## start Data lines

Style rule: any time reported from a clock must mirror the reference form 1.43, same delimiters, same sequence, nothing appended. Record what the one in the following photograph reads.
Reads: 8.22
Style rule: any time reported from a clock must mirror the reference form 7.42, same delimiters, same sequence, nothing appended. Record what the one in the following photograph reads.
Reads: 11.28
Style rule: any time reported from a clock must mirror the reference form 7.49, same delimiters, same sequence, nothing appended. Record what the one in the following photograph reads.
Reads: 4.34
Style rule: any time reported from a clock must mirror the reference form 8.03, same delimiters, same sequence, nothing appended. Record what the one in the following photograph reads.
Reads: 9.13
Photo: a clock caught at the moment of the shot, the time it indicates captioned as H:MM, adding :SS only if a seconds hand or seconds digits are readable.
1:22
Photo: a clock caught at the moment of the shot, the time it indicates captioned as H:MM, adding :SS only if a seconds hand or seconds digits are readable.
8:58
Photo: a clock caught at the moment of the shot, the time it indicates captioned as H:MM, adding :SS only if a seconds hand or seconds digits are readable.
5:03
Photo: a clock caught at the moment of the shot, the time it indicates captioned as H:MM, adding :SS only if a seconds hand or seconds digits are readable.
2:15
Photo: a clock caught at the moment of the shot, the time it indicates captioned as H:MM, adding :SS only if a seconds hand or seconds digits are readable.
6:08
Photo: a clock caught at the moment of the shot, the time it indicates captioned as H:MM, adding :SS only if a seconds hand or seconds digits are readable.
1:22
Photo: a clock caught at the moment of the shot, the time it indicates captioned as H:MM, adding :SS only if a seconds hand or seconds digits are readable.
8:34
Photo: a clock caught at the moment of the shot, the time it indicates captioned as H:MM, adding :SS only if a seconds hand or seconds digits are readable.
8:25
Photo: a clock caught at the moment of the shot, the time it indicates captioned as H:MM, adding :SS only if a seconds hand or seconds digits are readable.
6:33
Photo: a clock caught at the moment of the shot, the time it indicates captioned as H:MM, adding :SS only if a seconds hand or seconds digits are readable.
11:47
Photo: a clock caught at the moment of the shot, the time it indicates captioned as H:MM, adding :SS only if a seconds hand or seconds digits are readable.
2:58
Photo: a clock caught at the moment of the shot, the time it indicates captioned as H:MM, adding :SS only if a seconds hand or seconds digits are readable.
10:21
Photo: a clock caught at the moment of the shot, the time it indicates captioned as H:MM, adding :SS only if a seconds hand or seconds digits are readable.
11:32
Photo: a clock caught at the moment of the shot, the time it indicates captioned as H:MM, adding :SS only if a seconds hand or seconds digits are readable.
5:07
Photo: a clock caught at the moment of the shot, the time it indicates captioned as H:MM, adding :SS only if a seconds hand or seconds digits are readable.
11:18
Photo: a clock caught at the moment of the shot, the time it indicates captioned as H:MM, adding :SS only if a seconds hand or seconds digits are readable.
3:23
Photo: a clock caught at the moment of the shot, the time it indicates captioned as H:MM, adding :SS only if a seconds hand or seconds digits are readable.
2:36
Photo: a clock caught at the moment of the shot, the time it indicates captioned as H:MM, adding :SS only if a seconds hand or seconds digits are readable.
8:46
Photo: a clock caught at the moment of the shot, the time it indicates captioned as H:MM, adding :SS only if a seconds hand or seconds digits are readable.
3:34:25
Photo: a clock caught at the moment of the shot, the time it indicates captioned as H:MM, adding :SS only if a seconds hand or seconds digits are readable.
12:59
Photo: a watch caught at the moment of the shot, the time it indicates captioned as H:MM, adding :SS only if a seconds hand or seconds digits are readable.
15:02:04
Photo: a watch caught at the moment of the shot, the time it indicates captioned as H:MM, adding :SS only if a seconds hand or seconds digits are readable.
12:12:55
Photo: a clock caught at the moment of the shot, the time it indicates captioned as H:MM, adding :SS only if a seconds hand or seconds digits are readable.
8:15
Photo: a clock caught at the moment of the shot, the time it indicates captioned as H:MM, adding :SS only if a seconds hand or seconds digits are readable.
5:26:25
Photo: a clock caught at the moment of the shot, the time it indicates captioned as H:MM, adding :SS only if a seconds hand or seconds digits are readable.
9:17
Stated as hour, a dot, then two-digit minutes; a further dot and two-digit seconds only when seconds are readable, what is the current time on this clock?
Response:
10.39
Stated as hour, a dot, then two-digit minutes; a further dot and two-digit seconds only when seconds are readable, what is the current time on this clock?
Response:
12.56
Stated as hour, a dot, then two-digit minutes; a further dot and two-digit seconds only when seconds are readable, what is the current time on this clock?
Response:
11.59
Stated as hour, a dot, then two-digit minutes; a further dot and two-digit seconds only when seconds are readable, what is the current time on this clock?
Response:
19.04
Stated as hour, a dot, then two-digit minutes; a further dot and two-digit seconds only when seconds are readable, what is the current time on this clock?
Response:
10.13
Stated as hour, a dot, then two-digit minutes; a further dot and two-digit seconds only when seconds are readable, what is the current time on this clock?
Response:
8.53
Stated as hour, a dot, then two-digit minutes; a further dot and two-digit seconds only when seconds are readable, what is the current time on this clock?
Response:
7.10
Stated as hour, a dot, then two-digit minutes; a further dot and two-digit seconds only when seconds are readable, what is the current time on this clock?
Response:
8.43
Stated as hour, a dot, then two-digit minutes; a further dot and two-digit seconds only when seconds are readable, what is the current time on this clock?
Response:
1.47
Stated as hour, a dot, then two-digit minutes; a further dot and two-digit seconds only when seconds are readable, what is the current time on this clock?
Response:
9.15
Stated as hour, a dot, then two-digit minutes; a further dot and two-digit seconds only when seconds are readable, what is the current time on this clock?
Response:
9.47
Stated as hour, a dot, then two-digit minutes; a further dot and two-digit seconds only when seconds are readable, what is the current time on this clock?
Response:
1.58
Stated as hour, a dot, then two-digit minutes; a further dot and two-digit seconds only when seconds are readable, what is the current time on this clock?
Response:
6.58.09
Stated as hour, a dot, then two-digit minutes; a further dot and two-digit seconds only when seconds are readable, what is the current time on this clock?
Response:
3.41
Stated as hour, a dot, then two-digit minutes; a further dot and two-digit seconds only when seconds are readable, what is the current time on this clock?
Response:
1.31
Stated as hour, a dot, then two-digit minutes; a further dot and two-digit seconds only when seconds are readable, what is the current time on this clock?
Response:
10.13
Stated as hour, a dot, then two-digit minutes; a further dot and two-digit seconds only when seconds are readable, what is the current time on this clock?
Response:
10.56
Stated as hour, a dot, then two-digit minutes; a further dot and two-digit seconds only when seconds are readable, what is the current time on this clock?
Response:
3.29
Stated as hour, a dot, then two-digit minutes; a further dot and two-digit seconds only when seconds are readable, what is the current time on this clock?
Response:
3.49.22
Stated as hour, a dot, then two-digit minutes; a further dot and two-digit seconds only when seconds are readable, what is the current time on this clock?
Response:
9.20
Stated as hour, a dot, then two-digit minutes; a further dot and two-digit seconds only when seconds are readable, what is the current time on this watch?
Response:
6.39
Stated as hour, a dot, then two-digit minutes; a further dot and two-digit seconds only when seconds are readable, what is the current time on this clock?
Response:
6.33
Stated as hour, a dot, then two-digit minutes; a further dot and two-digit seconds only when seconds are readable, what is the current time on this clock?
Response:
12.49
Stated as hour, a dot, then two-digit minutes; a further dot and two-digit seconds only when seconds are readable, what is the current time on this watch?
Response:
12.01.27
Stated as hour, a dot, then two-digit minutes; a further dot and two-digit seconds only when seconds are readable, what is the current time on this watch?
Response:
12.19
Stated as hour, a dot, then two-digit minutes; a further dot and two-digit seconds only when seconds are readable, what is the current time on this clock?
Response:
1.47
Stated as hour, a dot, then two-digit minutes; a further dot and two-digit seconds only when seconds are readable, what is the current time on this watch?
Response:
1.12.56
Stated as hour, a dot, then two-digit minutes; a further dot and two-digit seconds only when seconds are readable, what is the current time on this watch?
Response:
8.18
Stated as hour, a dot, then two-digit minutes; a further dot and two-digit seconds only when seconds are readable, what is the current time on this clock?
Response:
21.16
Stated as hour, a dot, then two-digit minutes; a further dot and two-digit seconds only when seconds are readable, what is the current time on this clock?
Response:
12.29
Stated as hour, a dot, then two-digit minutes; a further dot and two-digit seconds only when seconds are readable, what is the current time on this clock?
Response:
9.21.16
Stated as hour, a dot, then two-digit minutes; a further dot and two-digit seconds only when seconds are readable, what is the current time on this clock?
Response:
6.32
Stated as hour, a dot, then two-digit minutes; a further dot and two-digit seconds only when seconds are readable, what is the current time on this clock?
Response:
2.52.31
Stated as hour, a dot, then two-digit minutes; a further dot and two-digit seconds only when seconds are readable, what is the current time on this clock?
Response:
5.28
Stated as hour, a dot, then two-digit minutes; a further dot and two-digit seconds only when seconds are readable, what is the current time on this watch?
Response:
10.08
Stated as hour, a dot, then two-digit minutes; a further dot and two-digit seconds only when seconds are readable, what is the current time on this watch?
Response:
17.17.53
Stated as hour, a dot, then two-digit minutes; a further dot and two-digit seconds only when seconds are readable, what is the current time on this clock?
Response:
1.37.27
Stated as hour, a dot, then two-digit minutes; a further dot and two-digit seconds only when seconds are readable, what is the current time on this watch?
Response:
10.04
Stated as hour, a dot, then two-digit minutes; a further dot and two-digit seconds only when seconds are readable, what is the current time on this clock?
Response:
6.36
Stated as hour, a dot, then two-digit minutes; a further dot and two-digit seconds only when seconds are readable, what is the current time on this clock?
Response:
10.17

## end Data lines

» **Short problem**
Could you reproduce the material verbatim, beginning with its first line and ending after the line that contains "Reads: 11.28"?

» **Reply to the exercise**
Style rule: any time reported from a clock must mirror the reference form 1.43, same delimiters, same sequence, nothing appended. Record what the one in the following photograph reads.
Reads: 8.22
Style rule: any time reported from a clock must mirror the reference form 7.42, same delimiters, same sequence, nothing appended. Record what the one in the following photograph reads.
Reads: 11.28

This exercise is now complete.